You're looking at Less Wrong's discussion board. This includes all posts, including those that haven't been promoted to the front page yet. For more information, see About Less Wrong.

ChristianKl comments on Exercise isn't necessarily good for people - Less Wrong Discussion

9 Post author: NancyLebovitz 08 June 2013 02:32PM

You are viewing a comment permalink. View the original post to see all comments and the full post content.

Comments (53)

You are viewing a single comment's thread.

Comment author: ChristianKl 09 June 2013 03:55:14PM 1 point [-]

As a general rule taking health advice from youtube video's bad.

I would doubt that the 12% adverse responders is a controlled result.

Comment author: John_D 09 June 2013 08:19:45PM 1 point [-]

"I would doubt that the 12% adverse responders is a controlled result."

Exactly, especially when you consider a study that suggests a large portion of the population changes their dietary patterns, usually for the worse, after they begin exercise. So it is possible that the adverse responders began to up their caloric and fatty intake. Hopefully they controlled for change in diet and health at baseline, but considering the rigor of most studies, I doubt it.

Source: http://well.blogs.nytimes.com/2012/04/16/does-exercise-make-you-overeat/

Comment author: NancyLebovitz 09 June 2013 09:47:28PM *  0 points [-]

Some of the results from the lecture weren't connected to eating in an obvious way. What was checked was blood pressure, VO2max, muscle growth, and blood sugar/iinsulin.

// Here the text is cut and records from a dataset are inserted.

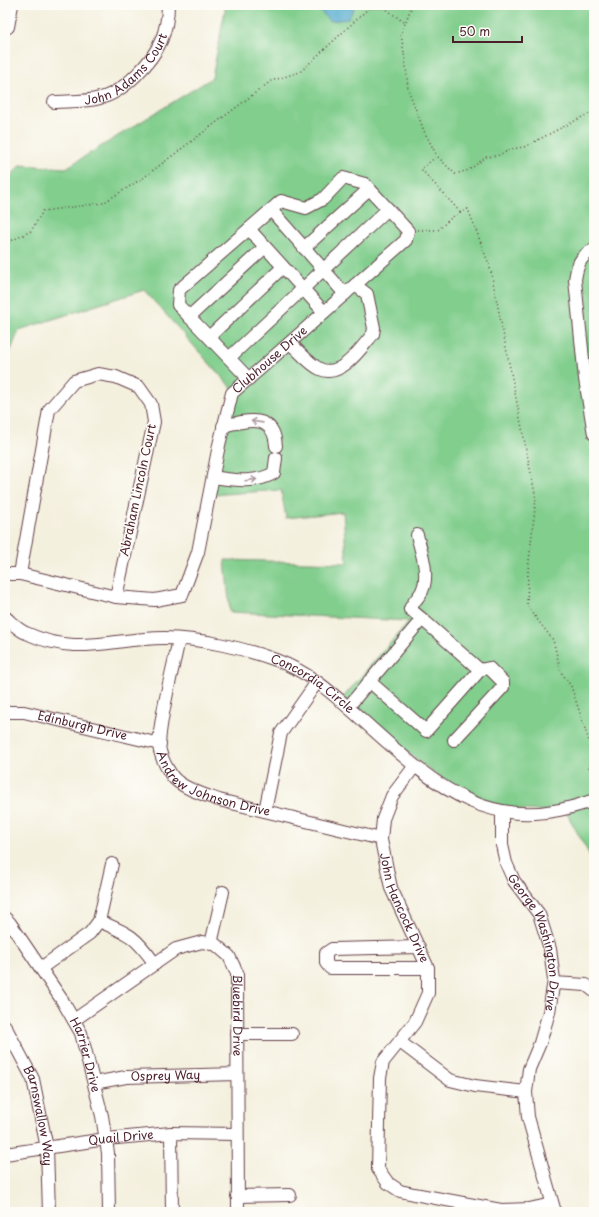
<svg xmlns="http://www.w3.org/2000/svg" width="599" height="1217" font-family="'Playpen Sans',sans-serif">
<rect width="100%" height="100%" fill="#fdfcf7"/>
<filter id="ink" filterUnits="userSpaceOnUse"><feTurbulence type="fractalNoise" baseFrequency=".025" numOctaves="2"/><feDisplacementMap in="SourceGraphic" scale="8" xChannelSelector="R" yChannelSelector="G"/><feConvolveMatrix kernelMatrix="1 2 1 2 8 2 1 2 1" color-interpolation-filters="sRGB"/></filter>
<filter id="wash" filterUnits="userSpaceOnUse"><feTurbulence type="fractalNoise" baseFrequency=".012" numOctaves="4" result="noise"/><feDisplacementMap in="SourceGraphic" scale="16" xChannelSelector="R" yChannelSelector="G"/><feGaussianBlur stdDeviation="0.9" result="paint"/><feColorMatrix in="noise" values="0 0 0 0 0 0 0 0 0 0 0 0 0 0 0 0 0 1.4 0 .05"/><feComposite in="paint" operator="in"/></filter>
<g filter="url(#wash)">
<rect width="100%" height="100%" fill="#f4f0de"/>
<path fill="#81ce8d" stroke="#66765c" d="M226,5H594V863L566,812L480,808L340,701L409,621L230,612L225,560L347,563L343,512L286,518L281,490L210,495L235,392L144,290L19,330L5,365V184L20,165L66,168L212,78Z"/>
<path fill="#52abcf" stroke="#4e657d" d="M316,5H356L348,19L329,21Z"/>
</g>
<g filter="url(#ink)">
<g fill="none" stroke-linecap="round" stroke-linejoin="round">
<defs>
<g id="minor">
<path d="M5,29L8,27L12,5"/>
<path id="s1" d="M54,102C69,101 86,102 100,98C123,93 152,62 161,41C166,29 168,17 168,5"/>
<path d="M271,210L345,294"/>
<path d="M249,229L324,312"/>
<path d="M304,248L369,189"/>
<path d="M594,250C580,255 577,266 575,280L585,379L594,434"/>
<path d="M189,317L265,247"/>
<path d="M209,337L283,267"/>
<path d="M290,343C299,351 309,364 320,369C341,379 361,348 373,334L374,328L367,294L355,285"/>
<path d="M229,358L388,209"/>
<path d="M223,426C247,420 274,413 276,446"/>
<path d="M213,477C234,480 255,484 274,473L276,458"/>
<path d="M417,535C421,551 430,575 422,591C419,597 413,602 410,609L422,619"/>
<path id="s2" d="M5,574H20L116,597L155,600L182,595L198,552L219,445L232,393L261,368L406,240L408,231L365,184L343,178L323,199L306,208L281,201L179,290L178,305L249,379"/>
<path d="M20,574L49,410L74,381L98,374L116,377L139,387L151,404L154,422L116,597"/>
<path id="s3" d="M5,617C11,622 18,630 26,633C78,657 112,638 164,638C199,638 244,648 276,660C311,673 332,693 359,717C433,783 487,840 594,800"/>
<path id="s4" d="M179,639C175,661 155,734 160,751C162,759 168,770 172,776C181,788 205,795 219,800L381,839"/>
<path d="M348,707L422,619L480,670L426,731L369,681"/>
<path id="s5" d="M5,712H24L160,744"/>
<path d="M454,740L503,687V682L489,668L480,670"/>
<path id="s6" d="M414,767L392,796L383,819L381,840L391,888L428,968V993L415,1022L383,1062L380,1078L378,1169L388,1183L400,1191L414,1194L501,1210L529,1209L552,1204"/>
<path d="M265,811L281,733L317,682"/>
<path id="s7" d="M502,812V845L506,863L514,881L539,914L550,949L554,980L549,1012L540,1043L529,1069L526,1092L528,1117L555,1212"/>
<path id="s8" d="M5,918L10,923L62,1000L81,1033L102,1116L108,1153L109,1212"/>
<path d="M99,921C130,934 135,936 155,964"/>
<path d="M211,944L223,892"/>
<path d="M419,947L332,949L326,953V963L330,968H428"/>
<path d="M41,968L90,933L99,921L112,864"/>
<path d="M554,983L586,985L594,991"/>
<path id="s9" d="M74,1020L176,949L202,942L215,944L229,956L237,973L238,1212"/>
<path id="s10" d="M5,1026L33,1079L47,1148L49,1212"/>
<path d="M237,1034H292"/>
<path d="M400,1042L450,1080L475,1086L526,1092"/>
<path id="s11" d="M94,1083L126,1077L237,1074"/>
<path d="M171,1133L172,1212"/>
<path id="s12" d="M5,1154L106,1139L171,1133L237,1134"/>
<path d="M237,1196L290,1195"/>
</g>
</defs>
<use href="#minor" stroke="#643e46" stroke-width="14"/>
<g stroke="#643e46" stroke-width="1.5" stroke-dasharray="1 3" stroke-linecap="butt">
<path d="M412,5L401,34L406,66L408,89L424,131L437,156"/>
<path d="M460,212L421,169L437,156L455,174L469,170L486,157L500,155L511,149L524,147L594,111"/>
<path d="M418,230H438L452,217L468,209L490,267L536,499L528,570L527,606L553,640L561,672L571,686L591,747L589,768L594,779"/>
<path d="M5,244L31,231L43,211L103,203L143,178L271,81L300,72L369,8L383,7L405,23"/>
</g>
<use href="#minor" stroke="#fff" stroke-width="12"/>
</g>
<defs><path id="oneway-shaft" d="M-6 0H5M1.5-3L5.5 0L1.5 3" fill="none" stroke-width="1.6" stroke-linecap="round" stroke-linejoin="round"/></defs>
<g stroke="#ae9aa0">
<use href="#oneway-shaft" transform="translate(257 422) rotate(-172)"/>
<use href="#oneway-shaft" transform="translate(251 480) rotate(-7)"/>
</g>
</g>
<g text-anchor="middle" stroke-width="3.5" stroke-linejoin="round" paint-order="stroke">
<g font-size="12" fill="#4a1f2b" stroke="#fdfcf7">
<text dy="4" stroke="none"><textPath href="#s1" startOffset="85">John Adams Court</textPath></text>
<text dy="4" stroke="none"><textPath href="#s2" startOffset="439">Clubhouse Drive</textPath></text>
<text transform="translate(138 490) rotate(-78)" y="4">Abraham Lincoln Court</text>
<text dy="4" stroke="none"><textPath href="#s3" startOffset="325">Concordia Circle</textPath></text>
<text dy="4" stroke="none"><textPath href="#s5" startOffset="79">Edinburgh Drive</textPath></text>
<text dy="4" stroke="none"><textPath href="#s4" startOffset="181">Andrew Johnson Drive</textPath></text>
<text dy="4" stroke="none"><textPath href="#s6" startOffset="154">John Hancock Drive</textPath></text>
<text dy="4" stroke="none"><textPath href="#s7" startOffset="138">George Washington Drive</textPath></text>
<text dy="4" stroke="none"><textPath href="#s9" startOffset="244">Bluebird Drive</textPath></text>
<text dy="4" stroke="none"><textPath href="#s8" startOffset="160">Harrier Drive</textPath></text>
<text dy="4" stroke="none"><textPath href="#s11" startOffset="72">Osprey Way</textPath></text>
<text dy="4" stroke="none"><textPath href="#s10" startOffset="97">Barnswallow Way</textPath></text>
<text dy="4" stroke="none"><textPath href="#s12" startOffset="117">Quail Drive</textPath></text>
</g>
</g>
<rect width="599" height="1217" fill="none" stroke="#fdfcf7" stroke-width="20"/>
<path d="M453 36v6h69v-6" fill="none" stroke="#4a1f2b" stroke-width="2"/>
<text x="459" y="36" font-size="12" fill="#4a1f2b" stroke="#fdfcf7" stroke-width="3" paint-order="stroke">50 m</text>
</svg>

It's conceivable that the last would be affected by eating more high-glycemic food, and that muscle mass might be negatively affected if exercise was lowering some people's appetites too much.

Actually, the study you cite doesn't mention that some people ate worse food, just more, and it's merely enough that they maintained a stable weight.

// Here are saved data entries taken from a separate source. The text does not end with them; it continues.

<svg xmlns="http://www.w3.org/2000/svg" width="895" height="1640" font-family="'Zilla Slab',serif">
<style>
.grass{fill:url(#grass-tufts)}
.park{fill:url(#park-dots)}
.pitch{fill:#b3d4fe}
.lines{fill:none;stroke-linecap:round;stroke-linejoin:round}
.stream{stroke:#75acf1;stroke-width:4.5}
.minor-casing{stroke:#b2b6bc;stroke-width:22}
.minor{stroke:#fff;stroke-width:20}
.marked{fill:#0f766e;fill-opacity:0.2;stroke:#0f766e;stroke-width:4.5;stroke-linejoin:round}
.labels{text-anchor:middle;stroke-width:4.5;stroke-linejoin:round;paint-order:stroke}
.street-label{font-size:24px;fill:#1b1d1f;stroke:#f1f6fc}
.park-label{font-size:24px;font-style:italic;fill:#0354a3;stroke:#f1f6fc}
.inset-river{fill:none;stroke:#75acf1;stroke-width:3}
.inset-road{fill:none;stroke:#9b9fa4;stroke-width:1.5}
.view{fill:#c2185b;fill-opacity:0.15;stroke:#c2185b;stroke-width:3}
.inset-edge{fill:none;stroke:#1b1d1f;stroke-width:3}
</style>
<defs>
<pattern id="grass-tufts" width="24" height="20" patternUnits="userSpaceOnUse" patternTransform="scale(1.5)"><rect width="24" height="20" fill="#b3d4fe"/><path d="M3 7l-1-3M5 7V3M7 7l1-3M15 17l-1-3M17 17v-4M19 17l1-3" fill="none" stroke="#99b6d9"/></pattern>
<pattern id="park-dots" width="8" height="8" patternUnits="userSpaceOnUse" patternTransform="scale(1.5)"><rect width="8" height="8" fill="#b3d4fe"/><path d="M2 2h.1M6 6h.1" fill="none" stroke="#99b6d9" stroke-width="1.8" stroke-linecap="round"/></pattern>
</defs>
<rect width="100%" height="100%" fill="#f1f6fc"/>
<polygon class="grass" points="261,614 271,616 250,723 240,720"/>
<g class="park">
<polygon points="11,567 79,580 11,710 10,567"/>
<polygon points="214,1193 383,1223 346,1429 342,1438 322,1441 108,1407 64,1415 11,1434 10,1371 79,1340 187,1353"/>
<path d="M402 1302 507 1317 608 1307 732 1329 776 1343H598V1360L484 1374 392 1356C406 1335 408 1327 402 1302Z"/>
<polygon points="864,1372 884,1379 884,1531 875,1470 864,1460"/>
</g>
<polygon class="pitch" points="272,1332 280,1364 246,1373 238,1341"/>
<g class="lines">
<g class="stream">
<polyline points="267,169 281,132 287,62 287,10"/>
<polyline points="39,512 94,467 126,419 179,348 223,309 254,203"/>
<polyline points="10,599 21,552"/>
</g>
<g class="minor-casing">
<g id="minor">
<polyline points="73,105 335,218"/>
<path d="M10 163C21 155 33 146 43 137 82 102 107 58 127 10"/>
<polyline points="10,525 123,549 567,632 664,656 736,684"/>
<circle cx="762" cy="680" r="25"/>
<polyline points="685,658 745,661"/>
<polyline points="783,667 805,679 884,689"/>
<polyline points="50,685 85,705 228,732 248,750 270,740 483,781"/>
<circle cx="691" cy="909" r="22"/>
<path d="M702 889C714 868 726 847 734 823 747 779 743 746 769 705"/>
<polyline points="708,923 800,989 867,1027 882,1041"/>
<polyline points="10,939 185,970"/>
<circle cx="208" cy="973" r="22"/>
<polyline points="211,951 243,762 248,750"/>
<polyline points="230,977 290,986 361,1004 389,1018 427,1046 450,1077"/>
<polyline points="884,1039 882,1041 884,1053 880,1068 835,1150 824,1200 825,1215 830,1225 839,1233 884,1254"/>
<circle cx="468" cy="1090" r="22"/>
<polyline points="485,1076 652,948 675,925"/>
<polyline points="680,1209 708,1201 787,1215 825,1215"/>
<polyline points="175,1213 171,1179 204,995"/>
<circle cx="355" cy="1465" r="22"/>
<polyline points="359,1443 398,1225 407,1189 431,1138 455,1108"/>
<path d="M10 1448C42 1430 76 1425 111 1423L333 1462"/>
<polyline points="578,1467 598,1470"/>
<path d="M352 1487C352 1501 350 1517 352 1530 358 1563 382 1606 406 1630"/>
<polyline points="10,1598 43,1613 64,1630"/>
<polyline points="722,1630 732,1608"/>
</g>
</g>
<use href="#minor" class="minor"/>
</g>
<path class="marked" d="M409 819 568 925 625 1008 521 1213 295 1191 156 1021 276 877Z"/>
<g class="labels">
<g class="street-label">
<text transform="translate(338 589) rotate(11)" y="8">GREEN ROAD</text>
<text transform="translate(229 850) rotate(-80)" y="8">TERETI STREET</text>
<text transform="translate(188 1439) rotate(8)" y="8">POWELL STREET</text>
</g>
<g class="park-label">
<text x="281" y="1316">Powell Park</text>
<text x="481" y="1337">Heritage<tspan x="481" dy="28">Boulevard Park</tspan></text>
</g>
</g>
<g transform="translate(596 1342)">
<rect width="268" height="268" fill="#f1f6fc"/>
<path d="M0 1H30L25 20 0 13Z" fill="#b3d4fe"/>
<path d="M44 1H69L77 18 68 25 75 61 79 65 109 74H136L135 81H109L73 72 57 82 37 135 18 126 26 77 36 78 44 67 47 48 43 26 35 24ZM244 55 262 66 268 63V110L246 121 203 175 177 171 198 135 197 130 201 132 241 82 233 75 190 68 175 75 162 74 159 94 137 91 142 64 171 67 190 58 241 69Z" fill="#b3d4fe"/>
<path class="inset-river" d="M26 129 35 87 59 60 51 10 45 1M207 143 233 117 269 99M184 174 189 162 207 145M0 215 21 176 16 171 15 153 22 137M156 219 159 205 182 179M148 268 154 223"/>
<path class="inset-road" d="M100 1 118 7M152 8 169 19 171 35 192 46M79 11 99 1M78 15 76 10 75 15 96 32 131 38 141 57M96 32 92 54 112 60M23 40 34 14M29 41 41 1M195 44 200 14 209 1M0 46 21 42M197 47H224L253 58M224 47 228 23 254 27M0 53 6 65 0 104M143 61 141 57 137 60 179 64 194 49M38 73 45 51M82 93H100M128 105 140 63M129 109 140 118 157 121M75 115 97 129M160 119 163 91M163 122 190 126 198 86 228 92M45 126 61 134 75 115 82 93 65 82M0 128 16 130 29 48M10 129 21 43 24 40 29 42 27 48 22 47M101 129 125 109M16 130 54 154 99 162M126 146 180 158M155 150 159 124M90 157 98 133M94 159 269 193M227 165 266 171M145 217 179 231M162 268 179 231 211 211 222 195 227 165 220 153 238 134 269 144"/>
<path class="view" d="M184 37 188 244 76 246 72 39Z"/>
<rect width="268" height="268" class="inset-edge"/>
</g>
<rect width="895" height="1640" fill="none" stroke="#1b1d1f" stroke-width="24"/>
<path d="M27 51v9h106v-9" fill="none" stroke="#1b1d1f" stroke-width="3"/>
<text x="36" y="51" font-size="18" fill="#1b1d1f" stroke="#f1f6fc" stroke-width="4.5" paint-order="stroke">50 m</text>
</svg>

Comment author: John_D 09 June 2013 10:27:10PM *  0 points [-]

I didn't say the study mentioned it, I said that dietary patterns can change due to exercise. The link didn't say what they ate or didn't to maintain their weight, and I can imagine that increasing your total calories consumed can't be completely safe even if it is just for weight maintenance. That is why researchers need to control for changes in diet, changes in overall health unrelated to exercise (people do get diseases for various reasons, as I can imagine would be common to a group of previously sedentary participants), etc., to make sure adverse health changes are directly caused by exercise itself.

Of course, without a link to the papers themselves, it is hard to say how properly controlled the experiments were.

If these variables weren't properly accounted for, then overall the data should give cause to concern, but is still inconclusive.